### Source text
Are You Ready to Lead Your Salespeople on a Lean Kaizen Journey?

The tough economy seems to be causing more companies to poke around their sales departments with 5S or other lean-style experiments. We’ve received more inquiries on the topic, and some threads have popped up in lean and process-oriented bulletin boards.

Many of these inquiries come from in-house practitioners trained and experienced only in the production context. Applying lean in the sales department is difficult for such in-house practitioners. That’s because sales and marketing is an entirely different kind of value stream from normal production work.

Before embarking on a lean kaizen journey in your sales department, it helps a lot to know what you are getting into.

Consider: inside the plant, you evaluate waste according to your idea of what a customer would pay for, and you are usually right. In sales and marketing however, you do not know what a customer will pay for – by definition.

Salespeople may spend enormous amounts of time and money trying to get customers to buy. In their world, being right makes you a hero; being wrong makes you a scumbag.

How are you (or they) supposed to determine what is value and what is waste in advance of the end result?

THAT is the primary question to answer if you are to successfully apply lean kaizen to sales and marketing. Further, salespeople and their managers must agree with your answer.

Finding the Right Leaders

A lean practitioner who has no experience generating leads, carrying a bag, bringing in customer deals, and dealing with quota pressures generally does not have the background to pull off a lean kaizen initiative in sales and marketing.

If you are planning a modest “efficiency” project in the sales department, be advised you’re likely to be seen as irrelevant (at best) by salespeople.

Perhaps that is OK if your company is not ready to face anything more fundamental. Most aren’t, so there is nothing to be ashamed of.

However, you should realize this so you can determine if this is the best way to spend your own valuable time.

On the flip side, even the best salespeople, marketers, and Sales VPs won’t have success improving their company’s sales processes if they have no experience analyzing numbers, patience for logic and systems thinking, and training in the quality and productivity sciences. If they do manage to generate any data, they won’t be able to make heads or tails with it.

Finding the right leaders is critical. They must earn the respect of the team, and have the expertise and experience to make every step count along the way.

Recognize What Lean Kaizen Looks Like in Sales and Marketing

Making progress in a lean journey for sales and marketing requires you to lead sellers and marketers down a path that is understandable to them, and highly relevant to their short-term issues and challenges. You earn the respect of the sales department by demonstrating you can help them get more business.

What they need is help making short-term numbers improve, while gathering data – and hearts and minds – that go in the right direction. For example:

  • What observable characteristics of deals make them more or less winnable?

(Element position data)
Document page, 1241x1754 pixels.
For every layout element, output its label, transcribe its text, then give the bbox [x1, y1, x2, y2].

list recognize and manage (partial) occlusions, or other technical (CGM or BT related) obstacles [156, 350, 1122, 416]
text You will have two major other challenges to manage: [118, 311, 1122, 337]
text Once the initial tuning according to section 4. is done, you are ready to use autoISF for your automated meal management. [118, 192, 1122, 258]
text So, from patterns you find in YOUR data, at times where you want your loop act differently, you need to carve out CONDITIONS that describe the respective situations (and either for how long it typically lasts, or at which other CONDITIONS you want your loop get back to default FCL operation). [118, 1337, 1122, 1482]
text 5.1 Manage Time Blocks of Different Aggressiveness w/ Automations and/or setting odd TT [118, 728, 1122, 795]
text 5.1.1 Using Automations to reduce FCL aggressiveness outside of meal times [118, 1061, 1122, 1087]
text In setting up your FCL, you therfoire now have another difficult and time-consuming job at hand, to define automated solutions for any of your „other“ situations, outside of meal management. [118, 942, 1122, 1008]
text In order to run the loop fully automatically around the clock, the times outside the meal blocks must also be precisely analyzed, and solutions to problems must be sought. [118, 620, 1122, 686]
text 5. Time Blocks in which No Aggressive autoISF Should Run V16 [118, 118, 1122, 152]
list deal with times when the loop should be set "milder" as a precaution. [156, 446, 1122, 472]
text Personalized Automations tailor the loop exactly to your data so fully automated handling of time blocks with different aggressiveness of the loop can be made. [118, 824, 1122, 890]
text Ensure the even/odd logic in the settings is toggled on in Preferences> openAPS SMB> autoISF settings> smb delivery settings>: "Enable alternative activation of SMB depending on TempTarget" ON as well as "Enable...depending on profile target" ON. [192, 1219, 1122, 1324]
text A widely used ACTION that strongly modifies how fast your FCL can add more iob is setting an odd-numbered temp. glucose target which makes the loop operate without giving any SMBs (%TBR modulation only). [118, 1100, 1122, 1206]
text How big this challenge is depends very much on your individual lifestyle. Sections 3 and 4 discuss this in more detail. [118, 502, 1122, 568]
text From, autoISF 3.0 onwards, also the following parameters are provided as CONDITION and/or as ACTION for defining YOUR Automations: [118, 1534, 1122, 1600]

### Short problem A
Extract the passage of the article on lean kaizen in sales, starting with "THAT is the" and going on through "be ashamed of.".
### Short problem B
Continue the article on lean kaizen in sales from the point where it stops.
These entries stand apart from the article on lean kaizen in sales.

### Task response A
THAT is the primary question to answer if you are to successfully apply lean kaizen to sales and marketing. Further, salespeople and their managers must agree with your answer.

Finding the Right Leaders

A lean practitioner who has no experience generating leads, carrying a bag, bringing in customer deals, and dealing with quota pressures generally does not have the background to pull off a lean kaizen initiative in sales and marketing.

If you are planning a modest “efficiency” project in the sales department, be advised you’re likely to be seen as irrelevant (at best) by salespeople.

Perhaps that is OK if your company is not ready to face anything more fundamental. Most aren’t, so there is nothing to be ashamed of.

### Task response B
  • Which departments within our prospects are most important to us, and what do they value about our offer?
  • What stages do prospects go through in their problem-solving (buying) process, and how can we make things work better for them?

You can (and should) start small. Kaizen, after all, is continuous improvement in small, sustainable steps. Success on a small scale is a necessary foundation for more ambitious breakthroughs. Eventually, success requires some rethinking of your company’s basic premises about its customer relationships (just as the lean journey required rethinking manufacturing premises).

For example, most companies manage salespeople and sales channels as if they were a stand-alone task or function, left to their own devices.

Companies would never dream of asking their engineers to design production machines to their own preferences, while leaving production workers to handle their problems on their own. Senior production executives are often fanatics about systems thinking.

Yet most traditional companies have ignored systems thinking when it comes to their marketing, which is run independently from sales departments, with little or no accountability for ROI. In the days when the main channel to market was manual labor and the picks and shovels of cold calls, direct mail, telesales, and so forth, salespeople could survive and even thrive by working harder, at least to some degree.

No more. Prospects and customers expect to find information they need to solve their problems via search engines, websites, white papers, social media, and mobile devices, among other things.

Do your salespeople or sales channels control any of this?

Of course not.

Worse, the folks who do control these resources often have no idea how to fix these problems even if they were inclined  to do so.

It isn’t that prospects don’t want to talk to your dealers or salespeople anymore. It’s that they want to talk to them later in the buying process.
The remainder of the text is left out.